Thanksgiving - Rachel and I have been trying to figure out how to squeeze an American-style Thanksgiving dinner into the schedule. We had decided to put off the dinner until after the move (we'd then have something extra-special to be thankful for), but the end of the move keeps creeping away from us, and so Thanksgiving is looking like it will merge in with Christmas, if we're not careful! Now we're discussing having a mini-Thanksgiving event this Sunday. If the elections are free and peaceful on Sunday it will certainly be a day to celebrate!

I took a couple of pictures of the interior of the bodega the other day - warning: this may be overwhelming to those of you who know that we are planning to live in this space very soon!
The bookcases you see in these photos are going to become the "walls" of our house. We have just over twenty bookcases, and we're plotting and scheming how to use them to best advantage. With our front door and front windows overlooking the rest of the house, privacy from outside is a major concern, as well as setting up privacy in the bedrooms!

Here's Boo, checking out the first of the new kitchen cabinets. I'm going to have loads of counter space in this kitchen - Allen thinks I deserve a perk like this now and again. Rachel and Boo are at the new house right now, sanding and then painting and staining the cabinets. At Rachel's request (and I agreed to it) the countertops will be a deep blue, and the rest of the cabinets will be stained to match our bookcases.

Tuesday, November 17, 2009

Pastor Training School Graduation Ceremony 2009

We had a great week with our Christian Motorcyclist's Association Team last week, but we sure were busy. I don't have pictures of most of the week (an oversight on our part, but hopefully some team members will send me some photos to share), but on Thursday we held the graduation ceremony for the Pastor Training School, and I do have a few pictures of that.

My part of the preparation for the ceremony was baking 30 sheet cakes. I did this on Wednesday, and I'm ready to do it again next year. It took all day, but wasn't difficult work, as we used box mixes. On Thursday morning, members of the team helped with frosting all of these cakes, and then they carried them on their laps in the Land Cruiser, to deliver them to the ceremony.

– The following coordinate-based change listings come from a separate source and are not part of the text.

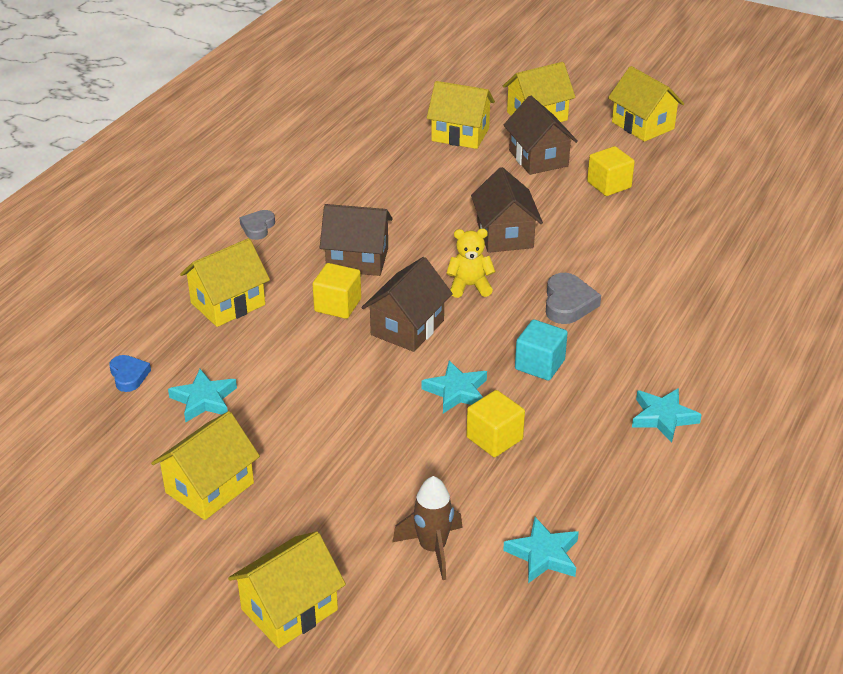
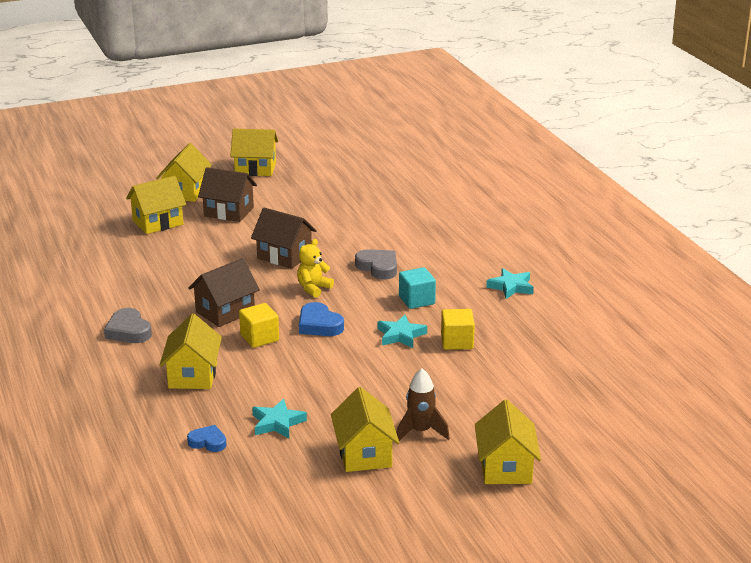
camera: 50 degrees left, 10 degrees down
(258, 227) = (128, 331): grey heart -> grey heart, size x1.51
(407, 327) = (319, 325): brown house -> blue heart
(432, 548) = (517, 400): brown rocket -> brown rocket (420, 432)
(543, 555) = (565, 369): turquoise star -> none
(609, 185) = (293, 205): yellow cube -> none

This post about the graduation ceremony would have a lot more facts and figures (beyond the number of sheet cakes) if Allen were here, but he and Russell and Alan Hayes are off working on a bridge project right now. So, watch for more info later, when he returns.

Wednesday, November 11, 2009

Meet Commando

We're right in the middle of a busy week hosting a team, but I couldn't resist taking a quick moment to share these pictures of the newest member of our security detail - Commando!

I'm feeling much safer already. ;-D

Friday, November 6, 2009

November, in a nut shell

Things are especially busy right now. Here's the rundown:

This coming week we will be hosting a visiting team (Saturday through Saturday).

There's a tropical storm looming off to the east. We're not too worried about it over here on the western side of Honduras, but we're keeping an eye on it anyway.

The political situation remains unstable, so we're having to keep an eye on that, as well.

After the team leaves, we will put all of our energies into moving onto our property. We expect to live out there by the end of the month - hurrah!

So, don't be alarmed if you don't hear much from me, over the next couple of weeks. But do pray, as it's going to be a thrill-packed November for us!